Fine-tuning
Hugging Face Transformers provides access to thousands of pre-trained models for a wide range of tasks. When using a pre-trained model, it is trained on a dataset specific to the desired task. This is called fine tuning and is a very powerful learning technique.
Pre-trained models can be fine-tuned in the following ways:
- Fine-tuning pre-trained models with Transformers Trainer
- Fine-tuning pre-trained models with TensorFlow
- Fine-tuning pre-trained models with native PyTorch
Prepare dataset
Before fine-tune a pre-trained model, download the dataset and prepare it for training.
Load the dataset named Yelp Reviews.
$ pip install transformers datasets
from datasets import load_dataset
dataset = load_dataset("yelp_review_full")
dataset["train"][100]
{'label': 0,
'text': 'My expectations for McDonalds are t rarely high. But for one to still fail so spectacularly...that takes something special!\\nThe cashier took my friends\'s order, then promptly ignored me. I had to force myself in front of a cashier who opened his register to wait on the person BEHIND me. I waited over five minutes for a gigantic order that included precisely one kid\'s meal. After watching two people who ordered after me be handed their food, I asked where mine was. The manager started yelling at the cashiers for \\"serving off their orders\\" when they didn\'t have their food. But neither cashier was anywhere near those controls, and the manager was the one serving food to customers and clearing the boards.\\nThe manager was rude when giving me my order. She didn\'t make sure that I had everything ON MY RECEIPT, and never even had the decency to apologize that I felt I was getting poor service.\\nI\'ve eaten at various McDonalds restaurants for over 30 years. I\'ve worked at more than one location. I expect bad days, bad moods, and the occasional mistake. But I have yet to have a decent experience at this store. It will remain a place I avoid unless someone in my party needs to avoid illness from low blood sugar. Perhaps I should go back to the racially biased service of Steak n Shake instead!'}
Use Tokenizer to process variable length sequences. To batch process a dataset, apply a preprocessing function to the entire dataset using the map
method of Datasets.
from transformers import AutoTokenizer
tokenizer = AutoTokenizer.from_pretrained("bert-base-cased")

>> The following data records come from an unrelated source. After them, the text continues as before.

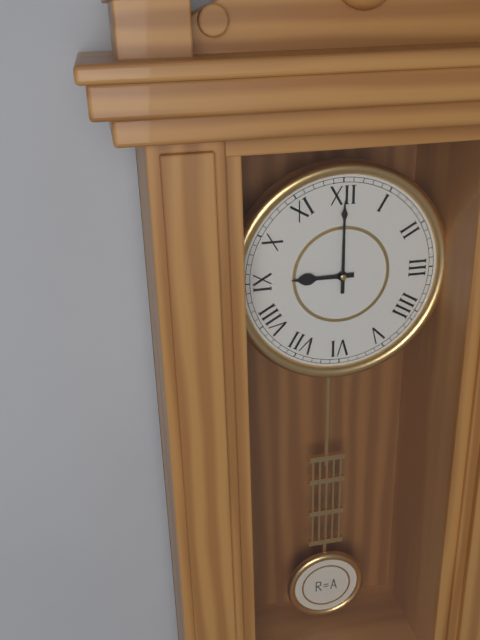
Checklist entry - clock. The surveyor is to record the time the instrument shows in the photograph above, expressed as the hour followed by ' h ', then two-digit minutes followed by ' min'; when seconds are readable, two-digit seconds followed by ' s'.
9 h 00 min
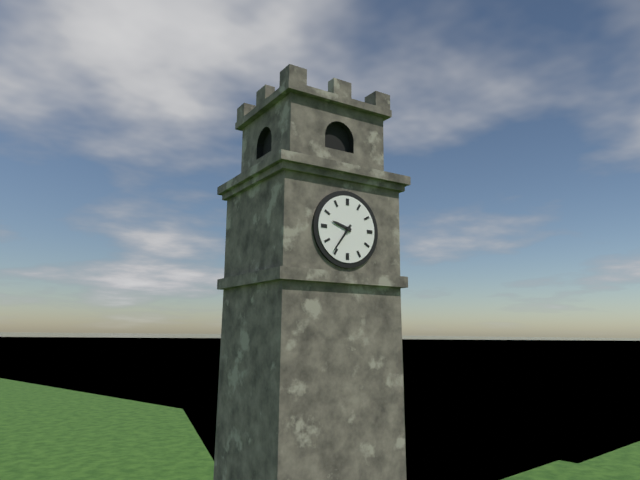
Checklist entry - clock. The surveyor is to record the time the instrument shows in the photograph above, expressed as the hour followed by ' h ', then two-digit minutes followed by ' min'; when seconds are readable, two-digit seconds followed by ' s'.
9 h 36 min
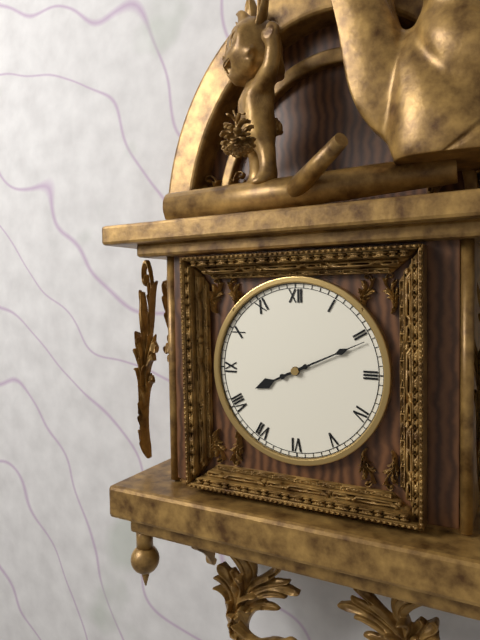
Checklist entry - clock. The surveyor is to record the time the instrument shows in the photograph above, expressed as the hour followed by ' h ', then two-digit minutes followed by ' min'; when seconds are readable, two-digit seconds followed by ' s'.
8 h 11 min
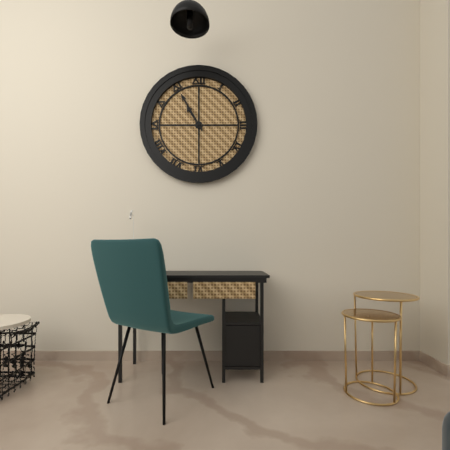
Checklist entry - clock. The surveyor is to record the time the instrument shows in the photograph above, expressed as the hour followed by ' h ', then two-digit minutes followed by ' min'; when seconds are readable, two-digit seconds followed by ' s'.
10 h 55 min
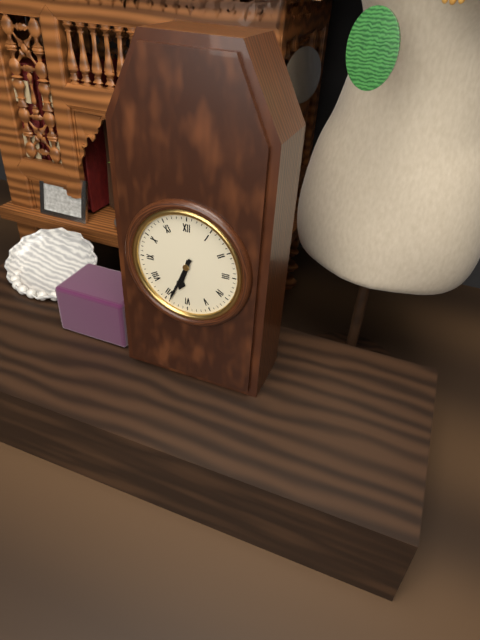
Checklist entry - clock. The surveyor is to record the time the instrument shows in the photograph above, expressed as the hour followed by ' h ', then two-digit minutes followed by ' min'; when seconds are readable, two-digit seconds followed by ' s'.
6 h 34 min
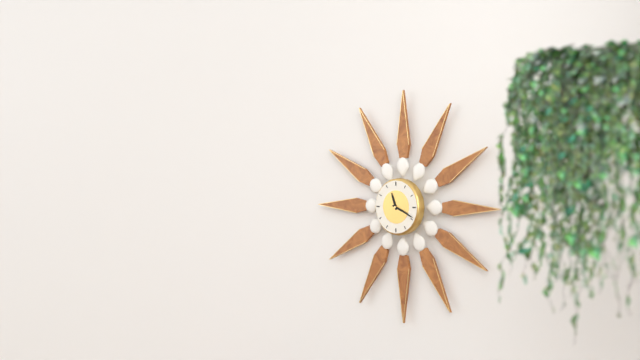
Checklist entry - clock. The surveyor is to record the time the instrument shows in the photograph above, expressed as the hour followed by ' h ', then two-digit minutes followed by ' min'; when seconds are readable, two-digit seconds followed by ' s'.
11 h 19 min
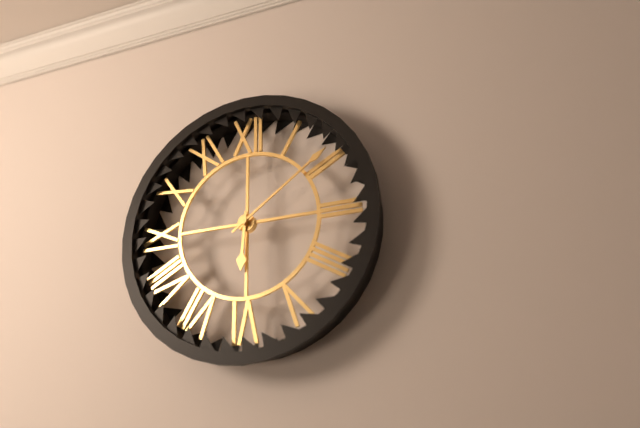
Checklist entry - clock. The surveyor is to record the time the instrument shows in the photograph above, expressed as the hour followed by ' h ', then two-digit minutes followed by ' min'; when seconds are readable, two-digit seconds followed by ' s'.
6 h 09 min
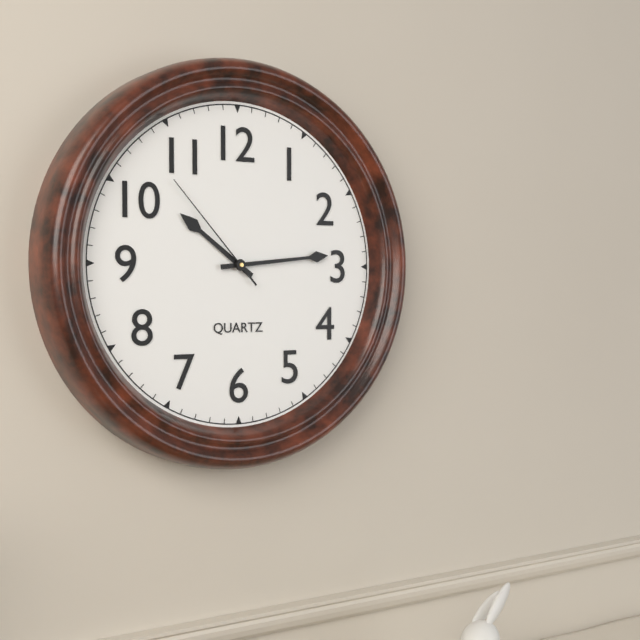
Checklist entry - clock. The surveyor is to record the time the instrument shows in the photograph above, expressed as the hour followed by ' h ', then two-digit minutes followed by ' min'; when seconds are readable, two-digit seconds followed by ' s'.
10 h 14 min 53 s
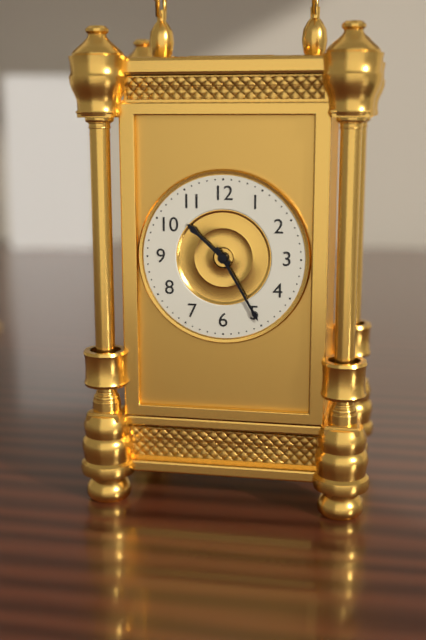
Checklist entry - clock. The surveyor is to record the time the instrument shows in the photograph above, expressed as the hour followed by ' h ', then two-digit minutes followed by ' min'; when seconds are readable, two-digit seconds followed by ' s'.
10 h 25 min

def tokenize_function(ds):
return tokenizer(ds["text"], padding="max_length", truncation=True)
tokenized_datasets = dataset.map(tokenize_function, batched=True)
To save time, a small subset of the entire data set will be created for fine-tuning.
small_train_dataset = tokenized_datasets["train"].shuffle(seed=42).select(range(1000))
small_eval_dataset = tokenized_datasets["test"].shuffle(seed=42).select(range(1000))
Transformers Trainer
Hugging Face Transformers provides a Trainer
class optimized for training models, making it easy to start training without having to manually write your own training loop. The Trainer API supports a wide range of training options and features, including logging, gradient accumulation, mixed precision, and more.
First, load the model and specify the number of labels expected; if you check the Yelp Review dataset, you will see that there are 5 labels.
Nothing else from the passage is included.